---------- SUPPLIED MATERIAL ----------

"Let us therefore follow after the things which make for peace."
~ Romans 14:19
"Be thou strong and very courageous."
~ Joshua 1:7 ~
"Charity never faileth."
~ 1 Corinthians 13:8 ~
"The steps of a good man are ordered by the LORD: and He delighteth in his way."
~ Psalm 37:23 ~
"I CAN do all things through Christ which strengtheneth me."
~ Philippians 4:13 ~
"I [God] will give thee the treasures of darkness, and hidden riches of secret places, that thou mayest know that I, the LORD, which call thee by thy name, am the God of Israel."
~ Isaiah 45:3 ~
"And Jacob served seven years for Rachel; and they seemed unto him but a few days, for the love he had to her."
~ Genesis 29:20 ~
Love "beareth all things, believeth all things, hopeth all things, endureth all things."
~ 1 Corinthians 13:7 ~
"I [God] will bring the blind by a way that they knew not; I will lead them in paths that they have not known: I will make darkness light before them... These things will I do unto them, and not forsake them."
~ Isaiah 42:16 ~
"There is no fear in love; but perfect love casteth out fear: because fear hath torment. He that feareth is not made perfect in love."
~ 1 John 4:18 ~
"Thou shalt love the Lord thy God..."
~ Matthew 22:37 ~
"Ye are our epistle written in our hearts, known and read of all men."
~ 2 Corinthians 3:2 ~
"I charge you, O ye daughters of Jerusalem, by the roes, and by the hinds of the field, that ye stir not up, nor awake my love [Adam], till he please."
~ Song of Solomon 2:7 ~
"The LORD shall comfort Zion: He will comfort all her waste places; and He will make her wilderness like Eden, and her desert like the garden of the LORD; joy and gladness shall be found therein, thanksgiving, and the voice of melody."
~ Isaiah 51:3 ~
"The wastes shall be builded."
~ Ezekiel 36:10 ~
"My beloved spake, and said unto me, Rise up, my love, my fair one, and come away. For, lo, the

----------
---------- SUPPLIED MATERIAL ----------

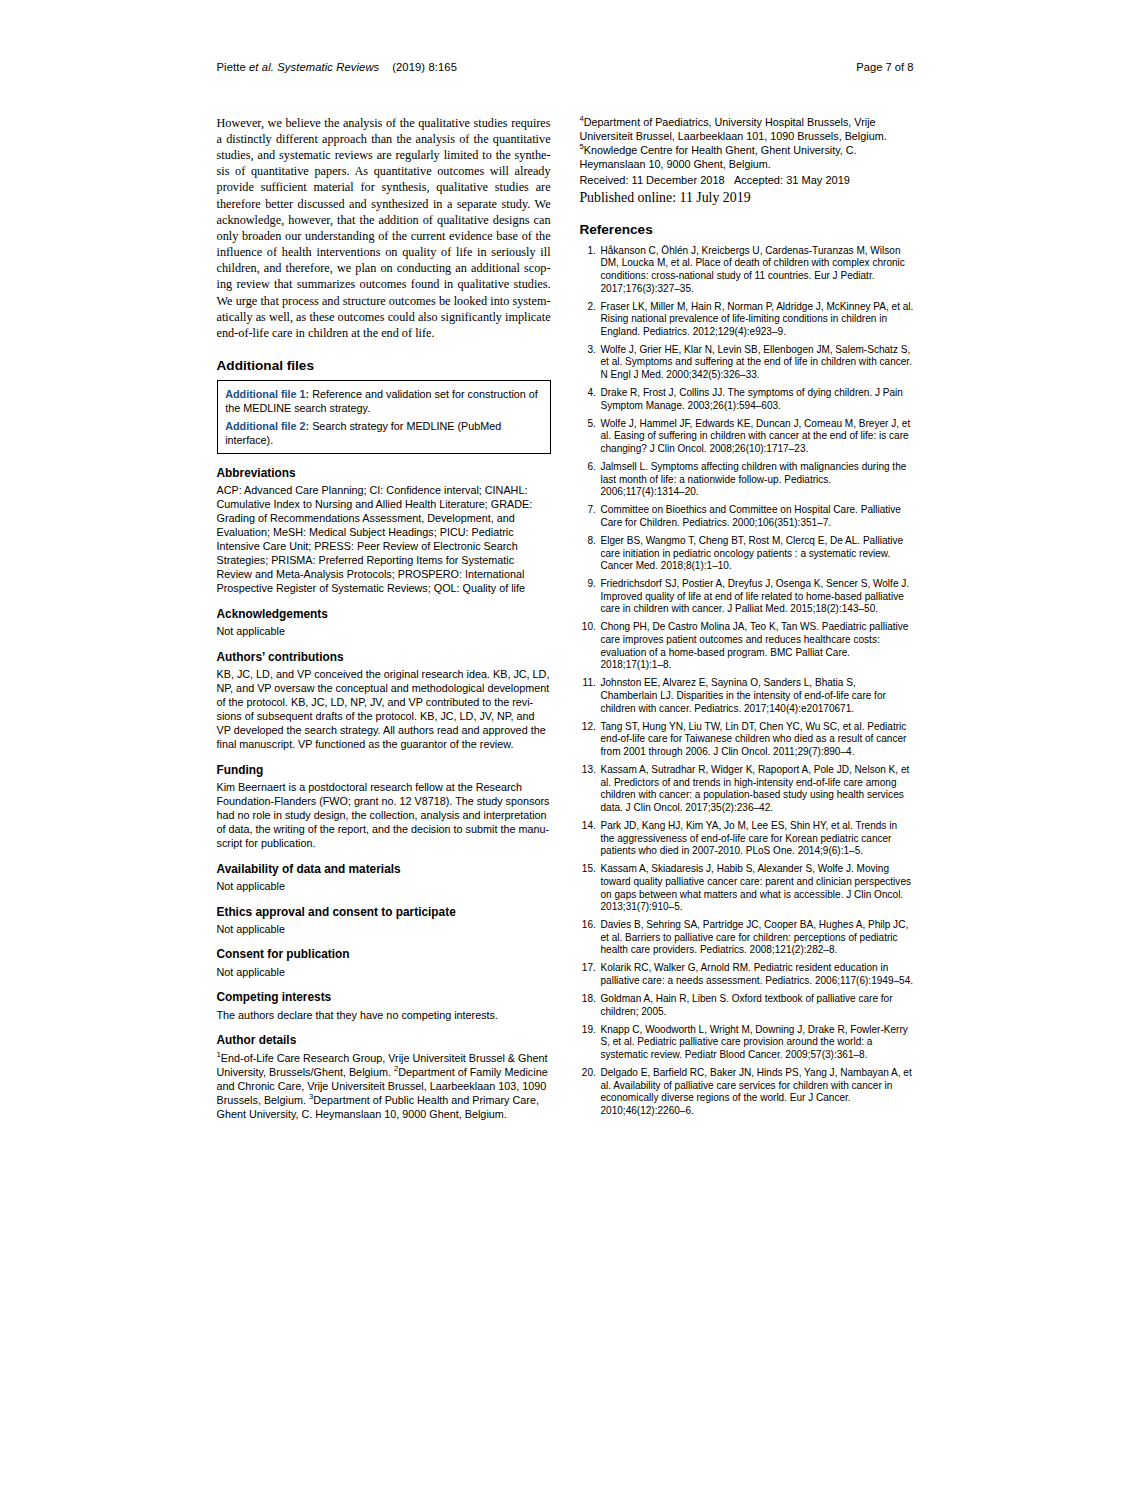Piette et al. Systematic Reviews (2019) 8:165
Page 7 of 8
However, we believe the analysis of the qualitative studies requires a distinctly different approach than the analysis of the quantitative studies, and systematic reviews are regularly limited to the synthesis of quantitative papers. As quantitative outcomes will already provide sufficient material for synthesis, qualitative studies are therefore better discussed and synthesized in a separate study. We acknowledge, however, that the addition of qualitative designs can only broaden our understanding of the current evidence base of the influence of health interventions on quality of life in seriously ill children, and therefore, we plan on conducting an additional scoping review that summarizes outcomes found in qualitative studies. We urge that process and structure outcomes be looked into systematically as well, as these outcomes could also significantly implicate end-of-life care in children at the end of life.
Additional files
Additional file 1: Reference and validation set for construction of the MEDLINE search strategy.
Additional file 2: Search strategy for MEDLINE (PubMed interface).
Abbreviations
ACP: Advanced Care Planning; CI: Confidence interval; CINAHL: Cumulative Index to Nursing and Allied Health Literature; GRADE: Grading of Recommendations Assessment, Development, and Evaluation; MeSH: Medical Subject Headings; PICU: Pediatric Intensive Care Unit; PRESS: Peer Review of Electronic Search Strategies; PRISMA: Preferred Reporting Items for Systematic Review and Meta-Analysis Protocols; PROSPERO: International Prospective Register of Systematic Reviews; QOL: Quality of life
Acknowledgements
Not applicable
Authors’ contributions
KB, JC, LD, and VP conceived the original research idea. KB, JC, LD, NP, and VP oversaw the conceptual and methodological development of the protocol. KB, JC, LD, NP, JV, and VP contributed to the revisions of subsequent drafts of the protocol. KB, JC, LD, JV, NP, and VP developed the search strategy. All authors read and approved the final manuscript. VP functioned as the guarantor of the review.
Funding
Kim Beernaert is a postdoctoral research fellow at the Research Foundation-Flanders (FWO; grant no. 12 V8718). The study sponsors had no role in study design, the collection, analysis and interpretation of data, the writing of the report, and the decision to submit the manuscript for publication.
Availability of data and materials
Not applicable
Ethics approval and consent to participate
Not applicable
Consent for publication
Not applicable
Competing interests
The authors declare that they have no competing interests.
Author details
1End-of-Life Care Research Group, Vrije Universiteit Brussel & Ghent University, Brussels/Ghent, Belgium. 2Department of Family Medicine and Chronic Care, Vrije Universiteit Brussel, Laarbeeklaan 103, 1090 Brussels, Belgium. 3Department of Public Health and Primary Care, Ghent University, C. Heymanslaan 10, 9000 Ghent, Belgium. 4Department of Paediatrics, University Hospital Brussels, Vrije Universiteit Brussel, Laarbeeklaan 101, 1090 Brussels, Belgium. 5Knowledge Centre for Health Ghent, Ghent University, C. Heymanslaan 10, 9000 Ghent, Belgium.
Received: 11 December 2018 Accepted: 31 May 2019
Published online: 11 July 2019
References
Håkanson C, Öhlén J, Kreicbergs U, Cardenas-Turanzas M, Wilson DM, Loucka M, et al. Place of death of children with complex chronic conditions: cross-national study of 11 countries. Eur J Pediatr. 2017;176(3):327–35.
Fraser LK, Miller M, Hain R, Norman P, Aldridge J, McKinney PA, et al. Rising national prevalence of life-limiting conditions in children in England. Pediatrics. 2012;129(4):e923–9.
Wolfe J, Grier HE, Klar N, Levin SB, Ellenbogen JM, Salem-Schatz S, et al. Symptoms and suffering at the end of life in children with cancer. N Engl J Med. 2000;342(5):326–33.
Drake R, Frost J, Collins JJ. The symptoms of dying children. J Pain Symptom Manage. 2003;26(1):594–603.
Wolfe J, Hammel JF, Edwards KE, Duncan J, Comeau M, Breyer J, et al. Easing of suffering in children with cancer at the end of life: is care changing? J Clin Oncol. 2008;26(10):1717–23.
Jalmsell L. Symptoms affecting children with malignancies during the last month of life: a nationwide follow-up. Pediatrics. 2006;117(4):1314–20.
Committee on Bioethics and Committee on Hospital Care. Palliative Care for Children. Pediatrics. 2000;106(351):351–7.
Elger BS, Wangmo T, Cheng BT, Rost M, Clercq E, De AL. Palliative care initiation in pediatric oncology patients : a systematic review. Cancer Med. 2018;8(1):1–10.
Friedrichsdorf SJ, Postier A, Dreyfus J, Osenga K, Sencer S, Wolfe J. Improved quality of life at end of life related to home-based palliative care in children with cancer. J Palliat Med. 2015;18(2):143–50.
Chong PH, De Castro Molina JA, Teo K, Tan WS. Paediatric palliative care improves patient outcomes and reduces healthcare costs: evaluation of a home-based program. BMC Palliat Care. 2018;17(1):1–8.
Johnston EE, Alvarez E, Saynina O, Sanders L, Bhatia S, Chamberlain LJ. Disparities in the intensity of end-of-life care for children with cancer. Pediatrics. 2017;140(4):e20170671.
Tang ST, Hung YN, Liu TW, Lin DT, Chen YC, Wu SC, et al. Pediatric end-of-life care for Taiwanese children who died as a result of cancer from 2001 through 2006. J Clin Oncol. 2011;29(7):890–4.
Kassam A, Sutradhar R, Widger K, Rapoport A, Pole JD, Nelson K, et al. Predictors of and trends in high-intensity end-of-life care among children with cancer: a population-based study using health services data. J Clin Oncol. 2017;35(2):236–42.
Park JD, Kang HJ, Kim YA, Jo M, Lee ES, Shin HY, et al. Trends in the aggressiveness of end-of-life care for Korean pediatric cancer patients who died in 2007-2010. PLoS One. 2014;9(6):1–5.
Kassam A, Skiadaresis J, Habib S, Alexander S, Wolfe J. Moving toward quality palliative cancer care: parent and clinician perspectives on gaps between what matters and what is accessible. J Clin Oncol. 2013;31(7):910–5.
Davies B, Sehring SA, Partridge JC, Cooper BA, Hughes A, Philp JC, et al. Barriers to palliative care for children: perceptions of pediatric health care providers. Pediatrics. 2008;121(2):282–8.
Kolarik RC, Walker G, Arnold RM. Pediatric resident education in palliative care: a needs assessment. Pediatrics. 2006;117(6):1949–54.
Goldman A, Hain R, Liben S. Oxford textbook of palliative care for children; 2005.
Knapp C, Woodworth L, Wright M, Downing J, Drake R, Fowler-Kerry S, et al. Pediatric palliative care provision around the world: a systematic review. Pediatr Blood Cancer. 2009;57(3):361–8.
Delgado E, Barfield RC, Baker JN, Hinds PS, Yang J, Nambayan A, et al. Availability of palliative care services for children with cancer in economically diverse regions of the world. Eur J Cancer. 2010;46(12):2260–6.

----------

EXERCISE DIRECTIONS
Send back an exact copy of only the lines from the line with "us therefore follow" up to and including the line with "For, lo, the" in the data above.

SOLUTION FOR THIS PROBLEM
"Let us therefore follow after the things which make for peace."
~ Romans 14:19
"Be thou strong and very courageous."
~ Joshua 1:7 ~
"Charity never faileth."
~ 1 Corinthians 13:8 ~
"The steps of a good man are ordered by the LORD: and He delighteth in his way."
~ Psalm 37:23 ~
"I CAN do all things through Christ which strengtheneth me."
~ Philippians 4:13 ~
"I [God] will give thee the treasures of darkness, and hidden riches of secret places, that thou mayest know that I, the LORD, which call thee by thy name, am the God of Israel."
~ Isaiah 45:3 ~
"And Jacob served seven years for Rachel; and they seemed unto him but a few days, for the love he had to her."
~ Genesis 29:20 ~
Love "beareth all things, believeth all things, hopeth all things, endureth all things."
~ 1 Corinthians 13:7 ~
"I [God] will bring the blind by a way that they knew not; I will lead them in paths that they have not known: I will make darkness light before them... These things will I do unto them, and not forsake them."
~ Isaiah 42:16 ~
"There is no fear in love; but perfect love casteth out fear: because fear hath torment. He that feareth is not made perfect in love."
~ 1 John 4:18 ~
"Thou shalt love the Lord thy God..."
~ Matthew 22:37 ~
"Ye are our epistle written in our hearts, known and read of all men."
~ 2 Corinthians 3:2 ~
"I charge you, O ye daughters of Jerusalem, by the roes, and by the hinds of the field, that ye stir not up, nor awake my love [Adam], till he please."
~ Song of Solomon 2:7 ~
"The LORD shall comfort Zion: He will comfort all her waste places; and He will make her wilderness like Eden, and her desert like the garden of the LORD; joy and gladness shall be found therein, thanksgiving, and the voice of melody."
~ Isaiah 51:3 ~
"The wastes shall be builded."
~ Ezekiel 36:10 ~
"My beloved spake, and said unto me, Rise up, my love, my fair one, and come away. For, lo, the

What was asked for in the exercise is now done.